From here, I chose to use a Linear Regression model to see how well it could predict the Sleep Score based off of these factors. I started by importing the necessary packages for this modeling.
import numpy as np
import pandas as pd
import matplotlib.pyplot as plt
import math
from sklearn.model_selection import train_test_split
from sklearn.pipeline import Pipeline
from sklearn.preprocessing import StandardScaler
from sklearn.linear_model import LinearRegression
from sklearn.metrics import mean_squared_error, mean_absolute_error, r2_score
At this point, I split the data into the features (X) and the target (y). I then created the training and testing sets, using 80% of the data for training and 20% for testing.
X = data[['Sleep Latency', 'Restless Sleep', 'Sleep Timing', 'REM Sleep Duration', 'Deep Sleep Duration', 'Sleep Efficiency', 'Total Sleep Duration']]
y = data['Sleep Score']
X_train, X_test, y_train, y_test = train_test_split(X, y, test_size = 0.2, random_state=42)
pipeline = Pipeline([('scaler', StandardScaler()),('regression', LinearRegression())])
pipeline.fit(X_train, y_train)
coefficients = pipeline.named_steps['regression'].coef_
intercept = pipeline.named_steps['regression'].intercept_
features = ['Sleep Latency', 'Restless Sleep', 'Sleep Timing', 'REM Sleep Duration', 'Deep Sleep Duration', 'Sleep Efficiency', 'Total Sleep Duration']

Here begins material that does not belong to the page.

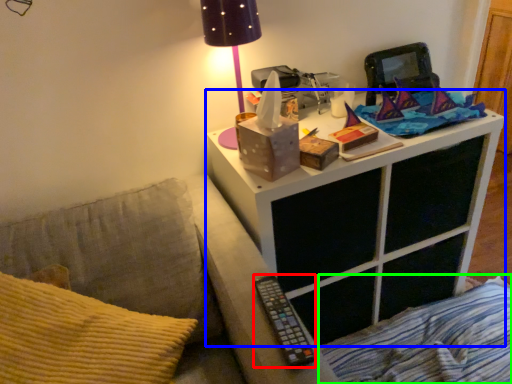
Question: Considering the real-world distances, which object is closest to remote (highlighted by a red box)? nightstand (highlighted by a blue box) or bedding (highlighted by a green box).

plt.figure(figsize=(10, 6))
plt.barh(features, coefficients)
plt.xlabel('Coefficient')
plt.ylabel('Contributing Factors')
plt.title('Coefficients of Contributing Factors To Sleep Scores', fontsize=16, fontweight='bold')
plt.grid(True)
plt.grid(which='minor', linewidth=0.1)
plt.minorticks_on()
plt.show()
The equation used to determine the predicted values is:
y =
84.67
+ (-0.90 * Sleep Latency)
+ (-0.35 * Restless Sleep)
+ (0.31 * Sleep Timing)
+ (0.47 * REM Sleep Duration)
+ (1.36 * Deep Sleep Duration)
+ (2.79 * Sleep Efficiency)
+ (5.49 * Total Sleep Duration)
Plotting the predicted values against the actual values, as shown below, indicates generally how well this model performs.
predictions = pipeline.predict(X_test)
plt.scatter(y_test, predictions)
plt.plot([y_test.min(), y_test.max()], [y_test.min(), y_test.max()], 'r--', lw=2)
plt.xlabel('Actual Sleep Scores')
plt.ylabel('Predicted Sleep Scores')
plt.title('Actual vs. Predicted Sleep Scores', fontsize=16, fontweight='bold')
plt.grid(True)
plt.grid(which='minor', linewidth=0.1)
plt.minorticks_on()
plt.show()
The model performance can be evaluated using the Mean Squared Error, Mean Absolute Error, and the R-Squared values.
mse = mean_squared_error(y_test, predictions)
mae = mean_absolute_error(y_test, predictions)
r_squared = r2_score(y_test, predictions)
The results are as follows:
· Mean Squared Error (MSE): 9.5182
· Mean Absolute Error (MAE): 2.5389
· R-squared: 0.8662
An R-squared close to 1 indicates a good model, anything above 0.8 is generally considered to be a strong model.
The distribution is left skewed and has several outliers. MSE is preferred for skewed data and is sensitive to outliers and the MAE is less sensitive to outliers. I will use the MSE as the preferred metric for this project. Based on the MSE, the current model can predict within about 3 points the Sleep Score for the night given the seven factors provided which is within reason.